18. August - 1. September 2019

jung | klasse | KLASSIK - Der Musiksommer im Braunschweiger Land

Spielstätten 2019

Foto: Volker Linne

Burg Warberg – An der Burg 3, 38378 Warberg

Burg Warberg genießt als Hotel, Fortbildungsstätte und Veranstaltungsort in der gesamten Region einen hervorragenden Ruf. Von Anbeginn des Festivals ist der Musiksommer dort zu Gast. Bei gutem Wetter finden die Konzerte im Burghof vor einer einzigartigen Kulisse statt.
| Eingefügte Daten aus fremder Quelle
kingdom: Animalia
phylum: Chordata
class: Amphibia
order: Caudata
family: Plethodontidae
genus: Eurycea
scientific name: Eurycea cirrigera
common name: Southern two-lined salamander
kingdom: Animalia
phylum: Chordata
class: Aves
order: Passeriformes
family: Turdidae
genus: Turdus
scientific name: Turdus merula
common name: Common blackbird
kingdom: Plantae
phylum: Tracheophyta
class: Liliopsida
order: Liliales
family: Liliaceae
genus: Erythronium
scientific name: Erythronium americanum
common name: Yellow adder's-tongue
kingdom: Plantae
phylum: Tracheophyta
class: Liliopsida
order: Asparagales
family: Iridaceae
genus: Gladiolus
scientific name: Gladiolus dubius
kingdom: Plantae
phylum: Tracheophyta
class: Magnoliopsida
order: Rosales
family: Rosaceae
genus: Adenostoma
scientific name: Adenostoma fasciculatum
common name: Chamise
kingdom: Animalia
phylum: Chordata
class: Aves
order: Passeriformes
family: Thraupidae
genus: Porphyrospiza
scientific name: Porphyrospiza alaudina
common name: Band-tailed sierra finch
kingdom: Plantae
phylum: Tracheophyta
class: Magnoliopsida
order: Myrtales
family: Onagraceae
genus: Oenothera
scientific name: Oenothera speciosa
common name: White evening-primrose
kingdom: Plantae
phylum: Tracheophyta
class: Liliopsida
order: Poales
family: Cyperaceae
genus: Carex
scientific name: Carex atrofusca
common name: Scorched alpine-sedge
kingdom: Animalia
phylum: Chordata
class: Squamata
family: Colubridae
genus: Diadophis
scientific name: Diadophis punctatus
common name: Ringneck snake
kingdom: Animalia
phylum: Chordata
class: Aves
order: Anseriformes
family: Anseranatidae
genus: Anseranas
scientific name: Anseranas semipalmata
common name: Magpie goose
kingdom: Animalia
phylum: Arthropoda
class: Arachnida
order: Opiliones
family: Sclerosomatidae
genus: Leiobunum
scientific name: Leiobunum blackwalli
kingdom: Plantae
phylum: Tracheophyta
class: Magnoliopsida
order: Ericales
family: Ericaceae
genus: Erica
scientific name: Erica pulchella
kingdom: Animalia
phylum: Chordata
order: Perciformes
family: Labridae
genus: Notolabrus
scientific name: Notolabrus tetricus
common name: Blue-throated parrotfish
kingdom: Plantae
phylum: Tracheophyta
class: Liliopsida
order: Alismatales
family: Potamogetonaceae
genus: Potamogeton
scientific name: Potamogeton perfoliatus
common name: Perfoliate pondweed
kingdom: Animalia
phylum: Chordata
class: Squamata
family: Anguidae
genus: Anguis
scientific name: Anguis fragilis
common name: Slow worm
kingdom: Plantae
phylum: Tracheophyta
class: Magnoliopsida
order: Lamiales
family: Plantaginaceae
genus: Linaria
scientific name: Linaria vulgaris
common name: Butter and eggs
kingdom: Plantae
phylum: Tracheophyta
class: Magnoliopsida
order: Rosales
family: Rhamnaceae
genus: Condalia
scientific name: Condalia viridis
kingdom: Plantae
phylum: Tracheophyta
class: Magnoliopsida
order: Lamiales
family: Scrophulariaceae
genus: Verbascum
Foto: Ev.-luth. Stiftskirchengemeinde Königslutter

Stadtkirche Königslutter – An der Stadtkirche 4, 38154 Königslutter

Die im Zentrum Königslutters gelegene Stadtkirche wird regelmäßig als Konzertort genutzt. Nach 2014 ist der Musiksommer in diesem Jahr erneut zu Gast.

Foto: WDSchubert

St. Johannis Wolfenbüttel – Glockengasse 2, 38304 Wolfenbüttel

Die Johanniskirche in Wolfenbüttel zählt neben der Hauptkirche Beatae Mariae Virginis und der Trinitatiskirche zu den bedeutenden protestantischen Kirchenbauten in der Stadt. Die Kirche wurde in der Zeit von 1661 bis 1663 durch Auguststädter Bürger errichtet. Die Bauzeit ist geprägt durch die große Armut und Geldnot in der Auguststadt. So entsteht der Bau durch gemeinsames Anpacken statt Geldspenden. Aufgrund der Geldnot können die ursprünglichen Pläne zum Bau nicht eingehalten werden. Die Kirche fällt daher “kleiner” als geplant aus. Die Kirchenweihe erfolgte am 13. Dezember 1663 im Beisein des greisen Herzogs August durch Brandanus Daetrius, Hofprediger und Abt von Riddagshausen, auf den Namen Johannis des Täufers. Die Kirche wurde 1960 im Inneren geschmackvoll restauriert. Man sieht an den Wänden die Grabplatten des Baumeisters Hermann Korb – gestorben 1735 – und des Komponisten Johann Rosenmüller – gestorben 1684. Im Chor hängen die schlichten Medaillons des Herzogs August und seiner Gemahlin Sophie Elisabeth. Die Ausstellungsstücke Altar, Kanzel, Taufstein und Orgelprospekt stammen aus der Schlosskapelle des einstmals eindrucksvollen und später verfallenen Fürstensitzes Schloss Hessen. Mangelnde Stabilität des ursprünglichen Kirchturmes führten 1693 zum Bau eines freistehen- den massiven Glockenturmes nach dem Entwurf des Landbaumeisters Johann Balthasar Lauterbach. Die Johanniskirche wird von dem Baugeschichtler August Finck als »kostbares Juwel protestantischer Kirchenbaukunst« charakterisiert.

Foto: WDSchubert

Roter Saal im Schloss Braunschweig, Schlossplatz. 1, 38100 Braunschweig

Zentraler als der Rote Saal im Braunschweiger Schloss, kann eine Spielstätte nicht liegen. Im Herzen der Stadt befindet sich der außergewöhnliche Saal, der schon seit mehreren Jahren immer wieder auch Spielstätte von jung I klasse I KLASSIK ist.
Das Ambiente ist vor allem für Jazzkonzerte gut geeignet.